> TEXT PROVIDED
The past decade has seen an encouraging trend in juvenile justice. Increasingly, experts are recognizing that the best way to improve public safety is to rely less on state correctional institutions for treating youth offenders, and more on the dynamic therapeutic approach delivered at the county level.
In late April, the staff of the Center on Juvenile and Criminal Justice (CJCJ) toured a facility that exemplified this trend, the William F. James Boys Ranch in California’s Santa Clara County.
James Ranch is a co-ed, 96-bed residential facility for young people between the ages of 15 ½ and 18, situated in the rolling foothills south of San Jose. The facility and staff are not only driven by a passion for improving the lives of local justice-involved youth, but challenge the conventional thinking by showing that they can receive successful, positive treatments locally. The facility has adopted many components of what is now recognized as a model system, including small dorm facilities, staff focused on youth wellness, and therapeutic programming that is gender-specific and culturally competent.

> EXTRACTED MATERIAL

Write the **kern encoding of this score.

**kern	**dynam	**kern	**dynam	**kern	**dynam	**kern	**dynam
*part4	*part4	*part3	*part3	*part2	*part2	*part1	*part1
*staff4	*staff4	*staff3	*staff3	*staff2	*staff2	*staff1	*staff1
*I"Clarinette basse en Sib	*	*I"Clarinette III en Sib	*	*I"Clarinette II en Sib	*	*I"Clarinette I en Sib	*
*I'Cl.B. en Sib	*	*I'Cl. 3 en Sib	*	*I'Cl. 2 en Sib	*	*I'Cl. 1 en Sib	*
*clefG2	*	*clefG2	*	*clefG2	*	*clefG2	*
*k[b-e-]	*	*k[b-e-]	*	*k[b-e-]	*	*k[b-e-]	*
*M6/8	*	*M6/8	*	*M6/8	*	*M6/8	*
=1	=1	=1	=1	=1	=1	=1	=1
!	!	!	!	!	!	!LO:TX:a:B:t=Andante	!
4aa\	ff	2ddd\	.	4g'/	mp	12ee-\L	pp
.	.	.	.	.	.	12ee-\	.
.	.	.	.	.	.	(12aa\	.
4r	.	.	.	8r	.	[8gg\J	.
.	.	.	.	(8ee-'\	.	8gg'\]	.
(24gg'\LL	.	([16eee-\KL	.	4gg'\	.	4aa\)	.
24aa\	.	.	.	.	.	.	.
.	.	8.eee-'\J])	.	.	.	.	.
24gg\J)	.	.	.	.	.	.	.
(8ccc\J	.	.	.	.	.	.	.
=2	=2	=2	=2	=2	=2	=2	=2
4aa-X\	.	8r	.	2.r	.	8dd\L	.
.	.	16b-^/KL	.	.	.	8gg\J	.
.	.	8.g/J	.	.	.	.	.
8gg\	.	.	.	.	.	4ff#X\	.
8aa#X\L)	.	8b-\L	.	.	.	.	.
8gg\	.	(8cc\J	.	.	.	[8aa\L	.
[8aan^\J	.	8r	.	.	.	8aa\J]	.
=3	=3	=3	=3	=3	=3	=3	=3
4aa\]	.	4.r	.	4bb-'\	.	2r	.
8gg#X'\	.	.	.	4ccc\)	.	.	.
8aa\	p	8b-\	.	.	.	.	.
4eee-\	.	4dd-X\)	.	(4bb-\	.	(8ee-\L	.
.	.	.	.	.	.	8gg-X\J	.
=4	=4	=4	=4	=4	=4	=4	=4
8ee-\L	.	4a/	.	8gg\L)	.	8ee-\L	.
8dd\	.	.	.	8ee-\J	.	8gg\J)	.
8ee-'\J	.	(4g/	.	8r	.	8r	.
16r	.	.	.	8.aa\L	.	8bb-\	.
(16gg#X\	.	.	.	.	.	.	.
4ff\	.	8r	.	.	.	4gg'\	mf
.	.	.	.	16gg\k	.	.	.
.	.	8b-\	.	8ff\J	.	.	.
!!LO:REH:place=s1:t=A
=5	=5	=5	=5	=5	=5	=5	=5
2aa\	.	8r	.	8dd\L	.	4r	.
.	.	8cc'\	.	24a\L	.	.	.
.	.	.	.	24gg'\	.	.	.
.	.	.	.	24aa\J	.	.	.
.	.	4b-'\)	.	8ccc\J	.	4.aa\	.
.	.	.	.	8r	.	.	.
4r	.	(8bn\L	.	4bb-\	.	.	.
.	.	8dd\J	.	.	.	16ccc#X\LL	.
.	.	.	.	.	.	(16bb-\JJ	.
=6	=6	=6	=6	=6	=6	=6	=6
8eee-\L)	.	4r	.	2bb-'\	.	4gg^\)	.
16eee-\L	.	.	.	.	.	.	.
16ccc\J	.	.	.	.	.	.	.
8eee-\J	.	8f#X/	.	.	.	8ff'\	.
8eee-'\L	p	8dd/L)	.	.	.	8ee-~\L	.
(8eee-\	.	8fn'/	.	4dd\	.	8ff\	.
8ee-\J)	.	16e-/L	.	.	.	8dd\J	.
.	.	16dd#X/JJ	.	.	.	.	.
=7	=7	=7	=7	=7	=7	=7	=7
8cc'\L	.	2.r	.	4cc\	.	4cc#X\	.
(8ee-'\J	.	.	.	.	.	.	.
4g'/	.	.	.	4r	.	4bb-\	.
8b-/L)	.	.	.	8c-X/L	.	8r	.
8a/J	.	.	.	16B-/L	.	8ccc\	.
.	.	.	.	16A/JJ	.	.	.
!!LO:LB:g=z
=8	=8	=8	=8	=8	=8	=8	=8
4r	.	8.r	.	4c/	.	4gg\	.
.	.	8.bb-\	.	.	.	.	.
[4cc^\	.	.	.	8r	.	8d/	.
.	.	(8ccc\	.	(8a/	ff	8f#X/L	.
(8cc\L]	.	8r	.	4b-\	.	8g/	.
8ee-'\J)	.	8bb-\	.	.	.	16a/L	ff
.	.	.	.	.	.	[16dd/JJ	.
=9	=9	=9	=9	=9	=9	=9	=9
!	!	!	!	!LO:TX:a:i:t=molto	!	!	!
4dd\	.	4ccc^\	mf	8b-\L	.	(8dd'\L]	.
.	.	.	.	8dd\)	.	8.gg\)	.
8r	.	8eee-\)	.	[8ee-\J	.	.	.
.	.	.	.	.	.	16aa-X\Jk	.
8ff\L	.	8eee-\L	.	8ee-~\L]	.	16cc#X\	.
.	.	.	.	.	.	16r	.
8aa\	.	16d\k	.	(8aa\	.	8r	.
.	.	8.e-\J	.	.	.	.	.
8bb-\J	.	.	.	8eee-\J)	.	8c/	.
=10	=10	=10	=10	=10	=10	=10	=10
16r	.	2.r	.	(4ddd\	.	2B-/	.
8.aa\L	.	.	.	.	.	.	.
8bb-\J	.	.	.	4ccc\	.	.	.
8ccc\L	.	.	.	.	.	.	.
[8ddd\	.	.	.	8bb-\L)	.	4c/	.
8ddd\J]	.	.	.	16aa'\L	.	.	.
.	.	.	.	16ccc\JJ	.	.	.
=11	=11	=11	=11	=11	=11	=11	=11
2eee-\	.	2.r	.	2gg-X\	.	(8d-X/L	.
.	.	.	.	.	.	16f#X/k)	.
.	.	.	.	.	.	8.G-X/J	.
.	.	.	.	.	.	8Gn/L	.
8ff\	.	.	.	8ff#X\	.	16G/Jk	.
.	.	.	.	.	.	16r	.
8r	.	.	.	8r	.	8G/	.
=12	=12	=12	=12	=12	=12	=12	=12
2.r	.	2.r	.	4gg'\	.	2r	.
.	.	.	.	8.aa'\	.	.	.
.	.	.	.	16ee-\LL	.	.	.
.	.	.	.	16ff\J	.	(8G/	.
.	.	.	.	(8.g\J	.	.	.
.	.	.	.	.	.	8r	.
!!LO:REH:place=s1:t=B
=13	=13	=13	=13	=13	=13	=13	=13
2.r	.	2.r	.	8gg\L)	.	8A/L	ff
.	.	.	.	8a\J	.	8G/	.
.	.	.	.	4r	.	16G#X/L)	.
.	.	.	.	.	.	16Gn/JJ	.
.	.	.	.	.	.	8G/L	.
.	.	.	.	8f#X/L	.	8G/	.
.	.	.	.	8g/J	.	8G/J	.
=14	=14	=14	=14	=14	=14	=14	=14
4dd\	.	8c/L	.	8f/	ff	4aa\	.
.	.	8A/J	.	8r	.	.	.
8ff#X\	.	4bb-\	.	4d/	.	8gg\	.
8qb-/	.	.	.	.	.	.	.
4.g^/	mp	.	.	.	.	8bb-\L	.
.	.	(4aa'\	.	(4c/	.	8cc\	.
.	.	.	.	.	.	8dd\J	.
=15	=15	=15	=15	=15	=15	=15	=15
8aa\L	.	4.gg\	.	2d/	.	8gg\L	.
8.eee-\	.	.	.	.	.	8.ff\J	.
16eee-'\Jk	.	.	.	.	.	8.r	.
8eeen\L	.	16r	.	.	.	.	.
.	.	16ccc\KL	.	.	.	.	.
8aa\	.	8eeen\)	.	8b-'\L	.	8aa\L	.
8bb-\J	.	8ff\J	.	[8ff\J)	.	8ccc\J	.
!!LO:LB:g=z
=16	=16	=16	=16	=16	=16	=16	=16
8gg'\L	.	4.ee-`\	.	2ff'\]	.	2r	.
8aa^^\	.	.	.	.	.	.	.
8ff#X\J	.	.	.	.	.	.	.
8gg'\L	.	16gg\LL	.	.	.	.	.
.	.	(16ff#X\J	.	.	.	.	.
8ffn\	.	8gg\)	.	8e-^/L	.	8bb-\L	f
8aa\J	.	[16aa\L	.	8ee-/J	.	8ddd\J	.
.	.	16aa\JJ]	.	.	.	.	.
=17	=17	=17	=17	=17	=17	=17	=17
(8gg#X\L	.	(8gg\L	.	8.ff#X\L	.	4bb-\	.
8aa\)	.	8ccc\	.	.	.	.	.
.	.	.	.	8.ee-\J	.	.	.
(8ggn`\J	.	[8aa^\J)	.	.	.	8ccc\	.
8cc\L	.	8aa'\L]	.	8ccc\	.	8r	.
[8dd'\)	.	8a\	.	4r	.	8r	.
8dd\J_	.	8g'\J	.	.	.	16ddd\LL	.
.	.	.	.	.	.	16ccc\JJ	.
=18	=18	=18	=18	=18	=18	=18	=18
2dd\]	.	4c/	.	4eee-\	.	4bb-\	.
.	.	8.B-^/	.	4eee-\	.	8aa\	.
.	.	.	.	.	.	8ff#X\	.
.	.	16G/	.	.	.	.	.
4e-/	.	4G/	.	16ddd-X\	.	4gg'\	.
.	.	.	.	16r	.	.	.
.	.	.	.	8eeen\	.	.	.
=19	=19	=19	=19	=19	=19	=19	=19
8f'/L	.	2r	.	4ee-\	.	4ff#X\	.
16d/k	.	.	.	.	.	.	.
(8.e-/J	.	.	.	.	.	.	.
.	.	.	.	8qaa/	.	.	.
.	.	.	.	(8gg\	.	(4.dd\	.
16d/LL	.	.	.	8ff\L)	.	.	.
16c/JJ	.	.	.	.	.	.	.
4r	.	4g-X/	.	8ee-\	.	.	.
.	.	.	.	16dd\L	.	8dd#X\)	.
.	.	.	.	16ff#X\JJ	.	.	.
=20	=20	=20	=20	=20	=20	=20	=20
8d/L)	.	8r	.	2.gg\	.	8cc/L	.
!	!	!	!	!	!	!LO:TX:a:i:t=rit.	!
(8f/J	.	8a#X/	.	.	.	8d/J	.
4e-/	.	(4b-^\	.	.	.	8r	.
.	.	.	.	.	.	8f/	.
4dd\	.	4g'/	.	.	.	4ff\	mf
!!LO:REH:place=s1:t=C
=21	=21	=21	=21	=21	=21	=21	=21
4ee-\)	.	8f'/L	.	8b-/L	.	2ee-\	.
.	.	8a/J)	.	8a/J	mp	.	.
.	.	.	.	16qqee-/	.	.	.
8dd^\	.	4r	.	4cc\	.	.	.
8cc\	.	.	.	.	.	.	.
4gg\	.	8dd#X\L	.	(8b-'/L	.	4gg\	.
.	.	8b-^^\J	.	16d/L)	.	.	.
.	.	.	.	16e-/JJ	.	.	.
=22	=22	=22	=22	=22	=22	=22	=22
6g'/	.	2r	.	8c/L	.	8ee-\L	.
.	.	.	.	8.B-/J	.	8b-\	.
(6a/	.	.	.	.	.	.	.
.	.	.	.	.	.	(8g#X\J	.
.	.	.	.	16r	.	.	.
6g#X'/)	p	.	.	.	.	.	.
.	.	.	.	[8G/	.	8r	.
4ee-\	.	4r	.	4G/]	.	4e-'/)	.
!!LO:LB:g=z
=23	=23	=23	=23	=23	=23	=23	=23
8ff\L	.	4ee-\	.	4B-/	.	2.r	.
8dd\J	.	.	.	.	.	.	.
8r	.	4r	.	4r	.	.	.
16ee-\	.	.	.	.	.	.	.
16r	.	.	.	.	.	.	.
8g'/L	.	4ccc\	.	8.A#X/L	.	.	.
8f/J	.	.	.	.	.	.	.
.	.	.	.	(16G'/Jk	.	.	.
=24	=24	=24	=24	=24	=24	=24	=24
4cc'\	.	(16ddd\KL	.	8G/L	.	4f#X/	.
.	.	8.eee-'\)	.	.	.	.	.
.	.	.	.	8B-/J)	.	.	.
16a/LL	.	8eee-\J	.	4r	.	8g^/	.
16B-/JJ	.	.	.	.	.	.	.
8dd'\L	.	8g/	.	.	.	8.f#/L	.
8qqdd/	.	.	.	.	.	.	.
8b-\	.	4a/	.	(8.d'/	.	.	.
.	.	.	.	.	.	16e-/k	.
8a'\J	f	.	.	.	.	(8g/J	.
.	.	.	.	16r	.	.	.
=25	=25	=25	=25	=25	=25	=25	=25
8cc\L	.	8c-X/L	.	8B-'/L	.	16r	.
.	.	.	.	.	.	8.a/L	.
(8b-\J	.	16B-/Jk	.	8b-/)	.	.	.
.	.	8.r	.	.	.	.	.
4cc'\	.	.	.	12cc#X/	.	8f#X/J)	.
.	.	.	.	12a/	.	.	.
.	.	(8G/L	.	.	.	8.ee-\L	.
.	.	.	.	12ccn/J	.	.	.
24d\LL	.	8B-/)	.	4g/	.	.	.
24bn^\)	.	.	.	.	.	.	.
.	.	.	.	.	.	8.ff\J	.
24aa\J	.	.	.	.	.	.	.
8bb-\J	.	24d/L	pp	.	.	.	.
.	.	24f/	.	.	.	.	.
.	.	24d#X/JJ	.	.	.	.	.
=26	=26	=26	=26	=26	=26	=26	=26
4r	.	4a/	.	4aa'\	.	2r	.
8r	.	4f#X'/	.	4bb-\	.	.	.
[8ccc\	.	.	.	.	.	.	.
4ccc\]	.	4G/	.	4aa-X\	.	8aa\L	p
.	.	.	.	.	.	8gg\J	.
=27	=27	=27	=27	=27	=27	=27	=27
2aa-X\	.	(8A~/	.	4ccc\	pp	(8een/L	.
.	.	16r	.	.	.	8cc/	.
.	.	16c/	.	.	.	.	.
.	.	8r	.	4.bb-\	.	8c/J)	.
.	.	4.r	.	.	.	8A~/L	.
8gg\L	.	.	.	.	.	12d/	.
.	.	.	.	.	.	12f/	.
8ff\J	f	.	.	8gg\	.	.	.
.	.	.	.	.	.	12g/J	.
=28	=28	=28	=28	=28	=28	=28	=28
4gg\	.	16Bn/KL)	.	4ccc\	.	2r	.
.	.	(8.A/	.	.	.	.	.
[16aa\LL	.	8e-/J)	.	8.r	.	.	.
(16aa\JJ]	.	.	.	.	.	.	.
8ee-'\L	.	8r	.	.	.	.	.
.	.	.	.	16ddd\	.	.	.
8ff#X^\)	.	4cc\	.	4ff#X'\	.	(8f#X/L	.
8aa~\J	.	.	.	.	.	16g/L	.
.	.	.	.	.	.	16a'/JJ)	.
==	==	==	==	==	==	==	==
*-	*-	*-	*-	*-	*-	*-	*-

> REQUIRED ACTION
Write the next part of the article about the CJCJ tour of the William F. James Boys Ranch, beginning right after its final sentence.

> ANSWER FOR THIS EXERCISE
The ranch wasn’t always this way. Previously, the facility operated under a model focused more on behavioral regulation, which the county’s probation department now recognizes as antithetical to successful outcomes. The correctional approach was expensive, yet resulted in many escapes, numerous violent incidents and high recidivism rates.
In 2006, county law enforcement and local officials successfully lobbied for facility changes, which cost $3 million. County probation, under the leadership of Chief Probation Officer Sheila E. Mitchell, developed strategies to expand local capacity for addressing high-needs youth. Santa Clara County Probation adopted a new therapeutic model, which included their Ranch Re-Entry Assistance Program (RRAP). Through RRAP, multidisciplinary staffing teams engage with young people upon entry into the facility to conduct assessments of risks, needs and mental health issues. These assessments guide staff as they craft individualized reentry plans that help them with local services and programs upon their release.
Within its first year, county policymakers, facility staff, and youth, were heralding the fruits of this investment. In comparison to the 2005 Old Ranch Program, violations were reduced by 63 percent and new arrests by 50 percent within one year of exiting the Enhanced Ranch Program. At one time, Santa Clara County relied heavily on the state youth correctional system, the Division of Juvenile Facilities (DJF). This fiscal year (FY 2013), the county only sent one young person to DJF, down from 108 in FY 2005.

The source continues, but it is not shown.